Итак, с нашей точки зрения дон Хуан для разрушения описания мира использует приемы более действенные, чем многолетние медитации дзэнских монахов на тему "Как достать птицу из бутыли с узким горлышком, чтобы в результате и бутылка и птица остались невредимыми?" Он разъидентифицирует знаки мира, вовлекая адепта в абсурдную для того систему интерпретаций самым насильственным образом и заставляет погрузиться в реальность шаманическую, сказочную и неправдоподобную.
Буквально с самых первых встреч с Кастанедой дон Хуан начал показывать себя довольно странным типом, с необъяснимыми причудами и эксцентричным поведением. Скажем, для подтверждения своих слов он то и дело обращается к разным неодушевленным предметам, как, например, в таком разговоре:
"Ты думаешь, так легко бросить пить или, скажем, курить? — спросил я.
— Ну конечно! — убежденно воскликнул он… В это мгновение кипяток в кофеварке весело забулькал.
— Слышишь? — воскликнул дон Хуан, блеснув глазами. — Кипяток со мной согласен.
И, помолчав недолго, добавил: "Человек может получать подтверждение от всего, что его окружает."
Тут кофеварка издала булькающий звук, напоминающий нечто не совсем приличное.
Дон Хуан взглянул на кофеварку и мягко произнес: "Спасибо." (III, 456)
Прямо скажем: с доном Хуаном не соскучишься. Наивничает он или создает условия для подступающего «безумия» магии — ученик уже на крючке, и если не заинтригован, то, по крайней мере, выбит из безмятежной колеи повседневности. "Едва он это произнес, как сильный порыв ветра пронесся по пустынному чаппаралю. Кусты громко зашелестели.

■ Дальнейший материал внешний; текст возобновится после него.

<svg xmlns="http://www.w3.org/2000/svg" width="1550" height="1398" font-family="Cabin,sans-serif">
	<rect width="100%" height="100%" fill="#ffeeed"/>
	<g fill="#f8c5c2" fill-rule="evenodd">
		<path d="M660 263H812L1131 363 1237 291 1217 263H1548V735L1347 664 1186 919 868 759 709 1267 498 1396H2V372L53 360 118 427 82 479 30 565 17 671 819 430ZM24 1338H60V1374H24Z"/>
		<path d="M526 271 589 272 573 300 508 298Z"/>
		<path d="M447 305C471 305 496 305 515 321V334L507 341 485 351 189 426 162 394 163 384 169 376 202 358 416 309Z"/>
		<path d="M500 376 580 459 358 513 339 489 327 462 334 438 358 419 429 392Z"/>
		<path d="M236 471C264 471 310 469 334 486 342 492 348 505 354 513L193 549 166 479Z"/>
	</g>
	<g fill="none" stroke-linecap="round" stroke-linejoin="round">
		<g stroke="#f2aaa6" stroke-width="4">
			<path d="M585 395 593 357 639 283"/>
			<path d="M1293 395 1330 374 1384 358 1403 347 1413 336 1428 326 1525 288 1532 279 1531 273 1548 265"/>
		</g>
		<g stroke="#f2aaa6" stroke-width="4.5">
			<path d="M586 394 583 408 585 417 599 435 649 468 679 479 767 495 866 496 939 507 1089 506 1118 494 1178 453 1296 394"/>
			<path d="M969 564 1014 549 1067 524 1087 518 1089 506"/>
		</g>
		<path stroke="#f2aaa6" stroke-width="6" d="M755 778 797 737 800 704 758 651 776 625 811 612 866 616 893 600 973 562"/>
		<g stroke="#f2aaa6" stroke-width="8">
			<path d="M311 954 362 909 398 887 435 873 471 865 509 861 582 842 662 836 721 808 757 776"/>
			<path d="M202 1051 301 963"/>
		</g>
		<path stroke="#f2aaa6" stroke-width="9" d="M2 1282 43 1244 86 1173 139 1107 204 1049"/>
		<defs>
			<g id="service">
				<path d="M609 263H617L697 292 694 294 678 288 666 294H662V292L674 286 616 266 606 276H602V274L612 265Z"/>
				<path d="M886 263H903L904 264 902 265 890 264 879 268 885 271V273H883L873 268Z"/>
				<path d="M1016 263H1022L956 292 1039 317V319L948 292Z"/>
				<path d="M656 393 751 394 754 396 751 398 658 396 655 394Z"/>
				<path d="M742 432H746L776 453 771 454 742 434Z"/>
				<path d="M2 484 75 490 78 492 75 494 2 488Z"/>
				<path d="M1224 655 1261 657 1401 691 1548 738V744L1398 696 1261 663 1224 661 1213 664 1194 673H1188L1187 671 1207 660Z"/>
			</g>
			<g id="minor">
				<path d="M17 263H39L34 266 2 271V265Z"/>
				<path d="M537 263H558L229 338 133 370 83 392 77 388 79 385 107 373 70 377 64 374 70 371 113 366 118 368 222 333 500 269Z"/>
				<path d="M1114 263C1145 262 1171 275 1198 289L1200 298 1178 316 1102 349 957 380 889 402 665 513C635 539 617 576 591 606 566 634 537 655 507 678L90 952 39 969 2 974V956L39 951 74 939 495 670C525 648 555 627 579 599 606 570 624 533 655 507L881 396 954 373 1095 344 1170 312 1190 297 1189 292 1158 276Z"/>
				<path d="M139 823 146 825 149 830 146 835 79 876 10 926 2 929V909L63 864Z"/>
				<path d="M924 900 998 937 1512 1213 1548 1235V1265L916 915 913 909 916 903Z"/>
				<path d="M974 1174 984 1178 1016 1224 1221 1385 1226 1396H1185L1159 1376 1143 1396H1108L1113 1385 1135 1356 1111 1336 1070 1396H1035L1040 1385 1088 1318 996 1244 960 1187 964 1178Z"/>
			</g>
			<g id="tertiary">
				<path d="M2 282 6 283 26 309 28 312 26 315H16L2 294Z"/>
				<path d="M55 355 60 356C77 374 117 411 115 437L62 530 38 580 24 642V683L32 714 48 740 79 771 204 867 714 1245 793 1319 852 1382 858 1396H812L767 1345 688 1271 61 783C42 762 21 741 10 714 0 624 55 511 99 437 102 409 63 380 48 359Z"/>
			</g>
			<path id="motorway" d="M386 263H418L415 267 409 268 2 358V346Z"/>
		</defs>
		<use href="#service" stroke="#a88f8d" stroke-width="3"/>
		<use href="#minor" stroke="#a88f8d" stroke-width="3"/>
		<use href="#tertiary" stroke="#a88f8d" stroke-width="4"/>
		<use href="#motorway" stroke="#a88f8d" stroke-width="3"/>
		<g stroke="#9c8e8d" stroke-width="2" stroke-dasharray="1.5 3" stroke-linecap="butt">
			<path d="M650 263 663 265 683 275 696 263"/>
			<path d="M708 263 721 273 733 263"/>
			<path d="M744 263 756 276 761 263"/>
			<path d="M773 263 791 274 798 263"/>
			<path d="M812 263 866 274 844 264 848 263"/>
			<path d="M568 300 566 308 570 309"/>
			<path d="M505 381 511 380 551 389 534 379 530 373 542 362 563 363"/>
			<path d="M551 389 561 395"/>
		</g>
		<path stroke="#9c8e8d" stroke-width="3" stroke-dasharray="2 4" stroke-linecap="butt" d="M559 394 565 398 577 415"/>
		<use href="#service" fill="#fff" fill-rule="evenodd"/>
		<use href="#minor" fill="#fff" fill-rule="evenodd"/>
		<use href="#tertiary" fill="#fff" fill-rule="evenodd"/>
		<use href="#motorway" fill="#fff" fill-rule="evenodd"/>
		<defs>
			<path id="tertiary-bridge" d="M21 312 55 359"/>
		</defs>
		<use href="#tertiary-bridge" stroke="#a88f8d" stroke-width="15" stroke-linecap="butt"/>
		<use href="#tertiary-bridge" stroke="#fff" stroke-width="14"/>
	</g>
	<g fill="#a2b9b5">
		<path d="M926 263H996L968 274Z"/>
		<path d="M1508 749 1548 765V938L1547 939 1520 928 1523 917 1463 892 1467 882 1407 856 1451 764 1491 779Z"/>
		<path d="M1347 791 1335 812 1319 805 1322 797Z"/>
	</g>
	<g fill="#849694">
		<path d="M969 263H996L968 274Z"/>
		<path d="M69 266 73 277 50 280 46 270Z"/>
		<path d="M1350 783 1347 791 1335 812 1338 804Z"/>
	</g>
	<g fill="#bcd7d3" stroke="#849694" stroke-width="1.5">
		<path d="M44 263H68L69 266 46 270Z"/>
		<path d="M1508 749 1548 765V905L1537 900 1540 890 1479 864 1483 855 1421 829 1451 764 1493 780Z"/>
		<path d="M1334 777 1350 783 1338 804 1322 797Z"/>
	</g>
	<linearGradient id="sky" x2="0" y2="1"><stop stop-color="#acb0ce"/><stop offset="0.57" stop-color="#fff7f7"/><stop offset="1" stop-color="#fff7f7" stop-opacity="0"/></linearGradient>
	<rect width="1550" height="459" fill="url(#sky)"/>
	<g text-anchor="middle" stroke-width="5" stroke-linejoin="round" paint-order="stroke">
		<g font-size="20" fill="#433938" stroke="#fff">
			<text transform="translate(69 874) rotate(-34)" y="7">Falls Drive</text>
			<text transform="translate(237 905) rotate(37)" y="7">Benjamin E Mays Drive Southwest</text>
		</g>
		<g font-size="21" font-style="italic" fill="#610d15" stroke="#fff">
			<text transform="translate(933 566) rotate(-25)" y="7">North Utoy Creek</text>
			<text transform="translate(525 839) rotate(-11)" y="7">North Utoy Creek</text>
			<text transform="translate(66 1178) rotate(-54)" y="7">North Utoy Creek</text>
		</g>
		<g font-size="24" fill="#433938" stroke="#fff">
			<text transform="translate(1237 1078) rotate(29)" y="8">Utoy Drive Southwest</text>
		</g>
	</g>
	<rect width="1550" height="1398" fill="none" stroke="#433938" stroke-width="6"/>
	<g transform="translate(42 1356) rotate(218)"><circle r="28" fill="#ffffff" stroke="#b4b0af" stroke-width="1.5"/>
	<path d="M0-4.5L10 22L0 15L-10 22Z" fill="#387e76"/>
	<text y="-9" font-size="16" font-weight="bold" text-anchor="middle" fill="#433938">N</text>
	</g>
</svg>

— Слышишь? — спросил дон Хуан. — Листья и ветер со мной соглашаются." (III, 454)
И здесь же: "(Самолет) пронесся над нами на бреющем полете, сотрясая всю округу ревом двигателей. "О! Слышишь, как мир соглашается?" — сказал дон Хуан, приставив к уху левую ладонь." (III, 455)
Интровентированный ум человека не только позабыл, что всякий избранный знак условен и может капризно примерять себя на любое явление действительности, на любой аспект, чтобы повернуться к нам своими самыми абсурдными гранями. Он даже забыл о том, что Реальность живет безотносительно к нему и может выражать себя вольно, никак не приноравливаясь к привычному для человека истолкованию. Разум позабыл о Реальности вне себя, а она движется и дышит, потрясает безответностью своей красоты, очарованием запахов, пронзающей ясностью ветров, даже тогда, когда некому любоваться ее неистощимым божественным разливом. Каждая непримечательная частичка таит в себе изначальный импульс самоценного, углубленного бытия, в ней сквозит вездесущая тайна существования. Этот отблеск самостоятельной Тайны, пред-стоящий распахнутому от изумления взору, делает, быть может, самый важный намек — намек на счастье и свободу, раскрывающиеся в непосредственном со-общении с Миром, — общении глубоком, полноценном, всестороннем, но уважительном и чутком. "Пока ты чувствуешь, что наиболее важное и значительное явление в мире — это твоя персона, ты никогда не сможешь по-настоящему ощутить окружающий мир", — вновь и вновь повторяет дон Хуан. (III, 472) Он заставляет Карлоса разговаривать с растениями, особенно в том случае, если нужно их сорвать. Следует извиниться и заверить их, что твое тело тоже станет когда-нибудь для них пищей. Конечно, дон Хуан применял это упражнение в первую очередь для того, чтобы избавить Кастанеду от "чувства собственной важности", но хитрость имела и другую сторону: Карлос понемногу научался относиться к растению совершенно непривычным способом, что вызывало изменения в его инвентаризационном списке и исподволь подтачивало его "описание мира".